You have to know that all events are generated by the OS, not by my lib. My lib listens to them then passes them to your B4A app so they can be handled, and return the boolean value returned by your OnTouch code. An OS or a ListView bug is not under my control, and I have no clear evidence that my lib is concerned by this issue.
I will investigate later.
 

Informatix

Expert
Licensed User
Longtime User
I reviewed my code and saw a solution for your issue.

Gesture Detector was designed to add the detection of new gestures, not to prevent the detection of gestures already supported. In a ListView, for example, you can use GD to detect a double tap, not to block an item click. However, and theoretically, returning True in the OnTouch event should indicate that the event is handled at the GD level and the event should be consumed so the view or any other view below should not see it; False, on the contrary, should mean that the event is ignored by GD and, depending on what the view decides, it should be handled by the view or by any other view below. But that's theory and you saw that some events are intercepted directly by the view in a few rare cases. Explaining why is a bit long and won't help. Typically a Panel will behave always as expected while a Listview or a Scrollview won't.

What I can do for you is to add to my library a way to cancel all subsequent events. A IgnoreEvents flag, for example, would cancel all touch events raised for the specified view.
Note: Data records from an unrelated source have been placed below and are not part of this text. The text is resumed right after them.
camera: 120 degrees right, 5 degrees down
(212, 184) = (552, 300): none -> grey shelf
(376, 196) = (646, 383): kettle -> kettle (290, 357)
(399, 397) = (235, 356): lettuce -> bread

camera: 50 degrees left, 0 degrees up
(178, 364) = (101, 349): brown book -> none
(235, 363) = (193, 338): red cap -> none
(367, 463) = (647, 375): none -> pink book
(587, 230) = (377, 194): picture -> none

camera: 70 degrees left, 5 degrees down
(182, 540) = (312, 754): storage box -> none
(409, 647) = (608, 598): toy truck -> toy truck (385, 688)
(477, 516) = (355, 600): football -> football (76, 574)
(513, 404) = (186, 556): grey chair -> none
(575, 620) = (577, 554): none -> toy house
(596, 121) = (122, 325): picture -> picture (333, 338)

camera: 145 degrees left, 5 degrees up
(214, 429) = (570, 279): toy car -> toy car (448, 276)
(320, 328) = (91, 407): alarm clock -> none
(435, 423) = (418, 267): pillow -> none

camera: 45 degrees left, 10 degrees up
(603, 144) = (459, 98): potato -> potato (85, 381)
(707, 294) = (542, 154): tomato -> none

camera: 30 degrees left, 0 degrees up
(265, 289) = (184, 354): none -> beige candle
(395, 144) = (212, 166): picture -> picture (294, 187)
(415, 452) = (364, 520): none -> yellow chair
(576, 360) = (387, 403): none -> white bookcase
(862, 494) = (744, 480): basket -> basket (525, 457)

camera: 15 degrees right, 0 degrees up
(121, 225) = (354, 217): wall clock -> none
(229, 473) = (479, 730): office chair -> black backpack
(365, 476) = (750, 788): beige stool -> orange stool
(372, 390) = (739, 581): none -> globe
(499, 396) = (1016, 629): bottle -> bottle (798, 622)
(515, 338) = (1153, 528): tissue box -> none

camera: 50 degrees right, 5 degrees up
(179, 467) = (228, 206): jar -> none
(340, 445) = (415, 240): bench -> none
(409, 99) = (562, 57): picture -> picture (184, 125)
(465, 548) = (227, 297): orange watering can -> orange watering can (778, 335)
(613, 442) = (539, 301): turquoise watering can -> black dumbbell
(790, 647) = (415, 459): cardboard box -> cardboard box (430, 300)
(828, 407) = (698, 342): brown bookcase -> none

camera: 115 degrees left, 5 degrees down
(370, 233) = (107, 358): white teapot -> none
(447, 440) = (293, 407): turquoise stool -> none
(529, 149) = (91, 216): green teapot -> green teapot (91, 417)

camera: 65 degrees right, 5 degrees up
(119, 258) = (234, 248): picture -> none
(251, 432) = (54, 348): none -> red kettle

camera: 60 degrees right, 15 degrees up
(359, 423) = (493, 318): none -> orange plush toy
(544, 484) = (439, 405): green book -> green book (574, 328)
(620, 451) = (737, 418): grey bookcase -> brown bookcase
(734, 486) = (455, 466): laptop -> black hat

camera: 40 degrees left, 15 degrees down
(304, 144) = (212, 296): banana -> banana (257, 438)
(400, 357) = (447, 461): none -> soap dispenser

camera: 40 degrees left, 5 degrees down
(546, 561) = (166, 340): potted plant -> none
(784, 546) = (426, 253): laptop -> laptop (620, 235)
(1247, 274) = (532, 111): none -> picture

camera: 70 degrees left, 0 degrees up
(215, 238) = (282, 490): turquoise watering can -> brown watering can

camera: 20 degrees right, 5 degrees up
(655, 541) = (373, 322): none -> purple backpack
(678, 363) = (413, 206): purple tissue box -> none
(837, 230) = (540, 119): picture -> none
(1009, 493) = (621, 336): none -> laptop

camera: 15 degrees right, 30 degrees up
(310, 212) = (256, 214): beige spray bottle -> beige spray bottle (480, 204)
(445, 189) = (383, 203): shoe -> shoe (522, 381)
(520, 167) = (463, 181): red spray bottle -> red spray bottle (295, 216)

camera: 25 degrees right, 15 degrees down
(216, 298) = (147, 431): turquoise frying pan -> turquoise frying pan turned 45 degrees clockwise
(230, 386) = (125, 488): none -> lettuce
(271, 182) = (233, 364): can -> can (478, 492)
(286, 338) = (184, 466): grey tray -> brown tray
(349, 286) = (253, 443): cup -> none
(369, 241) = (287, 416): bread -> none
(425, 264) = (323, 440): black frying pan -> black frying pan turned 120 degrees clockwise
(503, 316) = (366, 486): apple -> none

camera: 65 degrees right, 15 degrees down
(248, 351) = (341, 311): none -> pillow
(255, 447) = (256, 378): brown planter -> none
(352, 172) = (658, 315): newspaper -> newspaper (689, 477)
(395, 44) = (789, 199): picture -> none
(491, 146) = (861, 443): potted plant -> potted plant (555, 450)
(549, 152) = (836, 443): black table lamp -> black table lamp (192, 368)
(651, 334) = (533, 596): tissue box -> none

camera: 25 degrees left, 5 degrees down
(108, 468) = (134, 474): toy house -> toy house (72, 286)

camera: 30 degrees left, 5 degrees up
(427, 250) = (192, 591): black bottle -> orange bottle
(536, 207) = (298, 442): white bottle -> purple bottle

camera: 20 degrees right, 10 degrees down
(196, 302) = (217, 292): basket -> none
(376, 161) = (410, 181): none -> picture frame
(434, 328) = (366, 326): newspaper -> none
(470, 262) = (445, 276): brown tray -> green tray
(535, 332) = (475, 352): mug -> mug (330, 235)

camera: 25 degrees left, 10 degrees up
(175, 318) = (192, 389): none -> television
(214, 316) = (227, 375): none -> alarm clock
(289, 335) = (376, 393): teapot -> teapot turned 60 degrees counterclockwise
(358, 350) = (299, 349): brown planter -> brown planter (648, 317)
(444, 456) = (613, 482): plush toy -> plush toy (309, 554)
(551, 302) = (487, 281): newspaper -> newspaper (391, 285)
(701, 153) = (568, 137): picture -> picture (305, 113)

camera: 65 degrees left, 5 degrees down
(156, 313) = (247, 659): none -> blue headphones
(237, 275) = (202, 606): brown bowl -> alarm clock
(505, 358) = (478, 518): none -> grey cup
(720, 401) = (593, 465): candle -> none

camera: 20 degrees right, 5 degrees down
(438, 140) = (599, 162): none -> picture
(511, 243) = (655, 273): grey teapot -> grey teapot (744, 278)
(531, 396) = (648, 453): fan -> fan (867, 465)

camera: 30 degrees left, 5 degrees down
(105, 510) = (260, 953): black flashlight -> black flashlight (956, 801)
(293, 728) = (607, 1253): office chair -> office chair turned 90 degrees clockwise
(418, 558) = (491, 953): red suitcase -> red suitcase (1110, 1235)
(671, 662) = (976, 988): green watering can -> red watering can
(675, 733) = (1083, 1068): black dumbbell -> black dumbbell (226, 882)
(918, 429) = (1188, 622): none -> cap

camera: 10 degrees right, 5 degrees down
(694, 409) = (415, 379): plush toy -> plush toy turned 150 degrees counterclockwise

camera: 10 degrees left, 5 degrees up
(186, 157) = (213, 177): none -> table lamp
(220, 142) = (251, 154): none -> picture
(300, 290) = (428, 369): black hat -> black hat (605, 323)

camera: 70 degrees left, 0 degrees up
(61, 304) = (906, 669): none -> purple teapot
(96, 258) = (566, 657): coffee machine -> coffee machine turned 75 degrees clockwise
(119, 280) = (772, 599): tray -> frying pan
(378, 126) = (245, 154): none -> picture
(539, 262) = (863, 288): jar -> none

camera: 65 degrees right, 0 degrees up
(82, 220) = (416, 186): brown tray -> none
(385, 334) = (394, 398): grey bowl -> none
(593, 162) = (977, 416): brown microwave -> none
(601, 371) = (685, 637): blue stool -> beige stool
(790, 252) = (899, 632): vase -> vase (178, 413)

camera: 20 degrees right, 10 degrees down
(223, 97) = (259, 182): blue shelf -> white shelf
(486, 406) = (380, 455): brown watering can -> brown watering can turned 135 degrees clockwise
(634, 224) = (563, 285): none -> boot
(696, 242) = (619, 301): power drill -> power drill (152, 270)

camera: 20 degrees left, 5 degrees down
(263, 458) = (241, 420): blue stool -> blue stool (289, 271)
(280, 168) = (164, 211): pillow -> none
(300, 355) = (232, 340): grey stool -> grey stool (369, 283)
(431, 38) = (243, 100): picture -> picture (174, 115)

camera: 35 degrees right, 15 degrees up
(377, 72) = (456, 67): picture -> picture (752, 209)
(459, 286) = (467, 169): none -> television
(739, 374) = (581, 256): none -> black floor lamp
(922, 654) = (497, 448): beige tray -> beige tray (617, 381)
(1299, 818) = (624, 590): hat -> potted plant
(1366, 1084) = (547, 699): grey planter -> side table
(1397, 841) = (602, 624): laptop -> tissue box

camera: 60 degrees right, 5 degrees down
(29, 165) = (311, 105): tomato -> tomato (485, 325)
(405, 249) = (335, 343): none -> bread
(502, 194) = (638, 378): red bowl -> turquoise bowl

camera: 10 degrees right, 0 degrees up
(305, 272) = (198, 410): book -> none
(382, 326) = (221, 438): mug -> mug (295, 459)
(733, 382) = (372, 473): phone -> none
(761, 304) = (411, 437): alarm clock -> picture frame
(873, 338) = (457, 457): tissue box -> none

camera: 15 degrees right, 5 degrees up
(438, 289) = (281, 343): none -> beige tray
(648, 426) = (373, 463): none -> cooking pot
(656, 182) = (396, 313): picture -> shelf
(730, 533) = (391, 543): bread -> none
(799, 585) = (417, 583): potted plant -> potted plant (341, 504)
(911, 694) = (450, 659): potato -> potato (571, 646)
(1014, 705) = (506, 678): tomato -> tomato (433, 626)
That would do what you expect. What do you think?
 

Informatix

Expert
Licensed User
Longtime User
As I just tested, it's perfect! Thank you very much!
I posted the new version in post #1. I decided to make things simple: now returning True or False in the onTouch event works exactly as expected in theory. So you can consume all touch events by returning True (only GD can still see them and react to them). I hope that won't break something somewhere.
 

AndrewKing

Member
Licensed User
Longtime User
I tested GD v2.3 in post #1 with Listview & ScrollView2D, found no problem. The best news is - there is no need to add or change any code. It makes things as simple as possible.
 

mmucek

Member
Licensed User
Longtime User
??? onFling is a directional gesture. It cannot give you an item index or anything related to a click. When the finger is up and the scrolling is finished, what item should be considered?
I just want sweep item to remove it from listView. Have to know position to remove it.